[Stored data entries]
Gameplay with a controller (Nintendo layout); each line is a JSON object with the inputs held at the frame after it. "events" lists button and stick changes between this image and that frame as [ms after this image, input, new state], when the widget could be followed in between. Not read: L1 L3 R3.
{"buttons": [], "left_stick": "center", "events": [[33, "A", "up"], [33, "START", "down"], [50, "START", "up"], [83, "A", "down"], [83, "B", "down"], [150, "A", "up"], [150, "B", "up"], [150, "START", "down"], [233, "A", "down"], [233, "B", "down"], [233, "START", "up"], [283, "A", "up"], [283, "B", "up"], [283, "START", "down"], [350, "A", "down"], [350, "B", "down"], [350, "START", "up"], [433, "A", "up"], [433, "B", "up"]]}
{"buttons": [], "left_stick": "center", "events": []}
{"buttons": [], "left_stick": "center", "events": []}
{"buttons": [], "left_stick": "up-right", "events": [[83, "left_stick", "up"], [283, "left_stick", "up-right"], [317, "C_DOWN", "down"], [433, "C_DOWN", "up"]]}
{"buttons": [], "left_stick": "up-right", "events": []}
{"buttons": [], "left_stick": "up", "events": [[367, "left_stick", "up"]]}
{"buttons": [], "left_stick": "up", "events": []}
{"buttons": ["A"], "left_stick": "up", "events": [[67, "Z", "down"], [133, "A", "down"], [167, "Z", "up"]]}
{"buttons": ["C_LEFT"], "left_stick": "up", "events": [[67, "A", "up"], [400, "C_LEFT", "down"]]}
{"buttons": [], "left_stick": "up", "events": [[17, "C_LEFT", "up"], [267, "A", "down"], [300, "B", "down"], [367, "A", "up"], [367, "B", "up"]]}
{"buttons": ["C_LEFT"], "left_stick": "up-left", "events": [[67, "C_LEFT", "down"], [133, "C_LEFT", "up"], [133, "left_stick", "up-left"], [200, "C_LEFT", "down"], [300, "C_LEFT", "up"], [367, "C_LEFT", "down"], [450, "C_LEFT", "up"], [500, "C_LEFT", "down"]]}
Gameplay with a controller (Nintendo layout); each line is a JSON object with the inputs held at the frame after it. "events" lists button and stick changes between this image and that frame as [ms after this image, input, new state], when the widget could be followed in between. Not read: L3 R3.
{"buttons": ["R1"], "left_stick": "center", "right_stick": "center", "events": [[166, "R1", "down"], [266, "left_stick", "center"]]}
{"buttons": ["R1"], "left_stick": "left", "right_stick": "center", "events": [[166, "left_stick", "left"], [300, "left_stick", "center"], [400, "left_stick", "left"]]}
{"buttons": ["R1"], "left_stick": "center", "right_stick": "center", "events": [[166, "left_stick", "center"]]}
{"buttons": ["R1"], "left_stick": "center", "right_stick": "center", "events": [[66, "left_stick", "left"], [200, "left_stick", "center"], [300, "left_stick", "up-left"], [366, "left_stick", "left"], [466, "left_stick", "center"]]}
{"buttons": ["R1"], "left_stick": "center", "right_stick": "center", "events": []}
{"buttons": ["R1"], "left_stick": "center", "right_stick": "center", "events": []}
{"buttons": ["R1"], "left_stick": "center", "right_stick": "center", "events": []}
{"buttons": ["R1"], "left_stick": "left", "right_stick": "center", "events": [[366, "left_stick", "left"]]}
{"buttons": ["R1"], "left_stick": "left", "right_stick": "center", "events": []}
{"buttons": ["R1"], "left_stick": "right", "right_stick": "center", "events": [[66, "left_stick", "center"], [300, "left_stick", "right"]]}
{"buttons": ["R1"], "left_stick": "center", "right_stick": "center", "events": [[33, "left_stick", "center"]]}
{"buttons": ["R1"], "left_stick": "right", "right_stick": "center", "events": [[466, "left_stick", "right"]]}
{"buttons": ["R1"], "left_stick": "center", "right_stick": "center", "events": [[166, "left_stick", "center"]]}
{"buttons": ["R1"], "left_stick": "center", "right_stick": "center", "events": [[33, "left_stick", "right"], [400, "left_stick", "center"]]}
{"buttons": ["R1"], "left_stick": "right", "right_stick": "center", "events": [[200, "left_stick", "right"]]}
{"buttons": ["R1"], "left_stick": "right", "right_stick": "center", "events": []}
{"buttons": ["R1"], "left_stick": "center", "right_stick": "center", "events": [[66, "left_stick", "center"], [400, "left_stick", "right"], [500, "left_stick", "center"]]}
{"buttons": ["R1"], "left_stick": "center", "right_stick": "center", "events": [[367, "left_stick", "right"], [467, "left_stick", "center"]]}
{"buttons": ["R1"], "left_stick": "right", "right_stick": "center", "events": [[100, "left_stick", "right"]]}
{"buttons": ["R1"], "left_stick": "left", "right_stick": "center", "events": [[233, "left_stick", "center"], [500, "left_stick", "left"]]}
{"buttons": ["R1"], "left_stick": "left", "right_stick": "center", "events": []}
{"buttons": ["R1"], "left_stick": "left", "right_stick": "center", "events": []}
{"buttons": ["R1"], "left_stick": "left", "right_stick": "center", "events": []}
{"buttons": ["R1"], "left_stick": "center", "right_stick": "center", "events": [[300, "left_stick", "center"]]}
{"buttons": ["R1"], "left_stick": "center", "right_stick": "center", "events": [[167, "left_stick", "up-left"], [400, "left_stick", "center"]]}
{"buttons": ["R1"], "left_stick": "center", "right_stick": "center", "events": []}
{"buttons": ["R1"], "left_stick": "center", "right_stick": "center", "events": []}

* Task directions:
Please return all of the entries exactly as they were given.

* Answer space:
Gameplay with a controller (Nintendo layout); each line is a JSON object with the inputs held at the frame after it. "events" lists button and stick changes between this image and that frame as [ms after this image, input, new state], when the widget could be followed in between. Not read: L1 L3 R3.
{"buttons": [], "left_stick": "center", "events": [[33, "A", "up"], [33, "START", "down"], [50, "START", "up"], [83, "A", "down"], [83, "B", "down"], [150, "A", "up"], [150, "B", "up"], [150, "START", "down"], [233, "A", "down"], [233, "B", "down"], [233, "START", "up"], [283, "A", "up"], [283, "B", "up"], [283, "START", "down"], [350, "A", "down"], [350, "B", "down"], [350, "START", "up"], [433, "A", "up"], [433, "B", "up"]]}
{"buttons": [], "left_stick": "center", "events": []}
{"buttons": [], "left_stick": "center", "events": []}
{"buttons": [], "left_stick": "up-right", "events": [[83, "left_stick", "up"], [283, "left_stick", "up-right"], [317, "C_DOWN", "down"], [433, "C_DOWN", "up"]]}
{"buttons": [], "left_stick": "up-right", "events": []}
{"buttons": [], "left_stick": "up", "events": [[367, "left_stick", "up"]]}
{"buttons": [], "left_stick": "up", "events": []}
{"buttons": ["A"], "left_stick": "up", "events": [[67, "Z", "down"], [133, "A", "down"], [167, "Z", "up"]]}
{"buttons": ["C_LEFT"], "left_stick": "up", "events": [[67, "A", "up"], [400, "C_LEFT", "down"]]}
{"buttons": [], "left_stick": "up", "events": [[17, "C_LEFT", "up"], [267, "A", "down"], [300, "B", "down"], [367, "A", "up"], [367, "B", "up"]]}
{"buttons": ["C_LEFT"], "left_stick": "up-left", "events": [[67, "C_LEFT", "down"], [133, "C_LEFT", "up"], [133, "left_stick", "up-left"], [200, "C_LEFT", "down"], [300, "C_LEFT", "up"], [367, "C_LEFT", "down"], [450, "C_LEFT", "up"], [500, "C_LEFT", "down"]]}
Gameplay with a controller (Nintendo layout); each line is a JSON object with the inputs held at the frame after it. "events" lists button and stick changes between this image and that frame as [ms after this image, input, new state], when the widget could be followed in between. Not read: L3 R3.
{"buttons": ["R1"], "left_stick": "center", "right_stick": "center", "events": [[166, "R1", "down"], [266, "left_stick", "center"]]}
{"buttons": ["R1"], "left_stick": "left", "right_stick": "center", "events": [[166, "left_stick", "left"], [300, "left_stick", "center"], [400, "left_stick", "left"]]}
{"buttons": ["R1"], "left_stick": "center", "right_stick": "center", "events": [[166, "left_stick", "center"]]}
{"buttons": ["R1"], "left_stick": "center", "right_stick": "center", "events": [[66, "left_stick", "left"], [200, "left_stick", "center"], [300, "left_stick", "up-left"], [366, "left_stick", "left"], [466, "left_stick", "center"]]}
{"buttons": ["R1"], "left_stick": "center", "right_stick": "center", "events": []}
{"buttons": ["R1"], "left_stick": "center", "right_stick": "center", "events": []}
{"buttons": ["R1"], "left_stick": "center", "right_stick": "center", "events": []}
{"buttons": ["R1"], "left_stick": "left", "right_stick": "center", "events": [[366, "left_stick", "left"]]}
{"buttons": ["R1"], "left_stick": "left", "right_stick": "center", "events": []}
{"buttons": ["R1"], "left_stick": "right", "right_stick": "center", "events": [[66, "left_stick", "center"], [300, "left_stick", "right"]]}
{"buttons": ["R1"], "left_stick": "center", "right_stick": "center", "events": [[33, "left_stick", "center"]]}
{"buttons": ["R1"], "left_stick": "right", "right_stick": "center", "events": [[466, "left_stick", "right"]]}
{"buttons": ["R1"], "left_stick": "center", "right_stick": "center", "events": [[166, "left_stick", "center"]]}
{"buttons": ["R1"], "left_stick": "center", "right_stick": "center", "events": [[33, "left_stick", "right"], [400, "left_stick", "center"]]}
{"buttons": ["R1"], "left_stick": "right", "right_stick": "center", "events": [[200, "left_stick", "right"]]}
{"buttons": ["R1"], "left_stick": "right", "right_stick": "center", "events": []}
{"buttons": ["R1"], "left_stick": "center", "right_stick": "center", "events": [[66, "left_stick", "center"], [400, "left_stick", "right"], [500, "left_stick", "center"]]}
{"buttons": ["R1"], "left_stick": "center", "right_stick": "center", "events": [[367, "left_stick", "right"], [467, "left_stick", "center"]]}
{"buttons": ["R1"], "left_stick": "right", "right_stick": "center", "events": [[100, "left_stick", "right"]]}
{"buttons": ["R1"], "left_stick": "left", "right_stick": "center", "events": [[233, "left_stick", "center"], [500, "left_stick", "left"]]}
{"buttons": ["R1"], "left_stick": "left", "right_stick": "center", "events": []}
{"buttons": ["R1"], "left_stick": "left", "right_stick": "center", "events": []}
{"buttons": ["R1"], "left_stick": "left", "right_stick": "center", "events": []}
{"buttons": ["R1"], "left_stick": "center", "right_stick": "center", "events": [[300, "left_stick", "center"]]}
{"buttons": ["R1"], "left_stick": "center", "right_stick": "center", "events": [[167, "left_stick", "up-left"], [400, "left_stick", "center"]]}
{"buttons": ["R1"], "left_stick": "center", "right_stick": "center", "events": []}
{"buttons": ["R1"], "left_stick": "center", "right_stick": "center", "events": []}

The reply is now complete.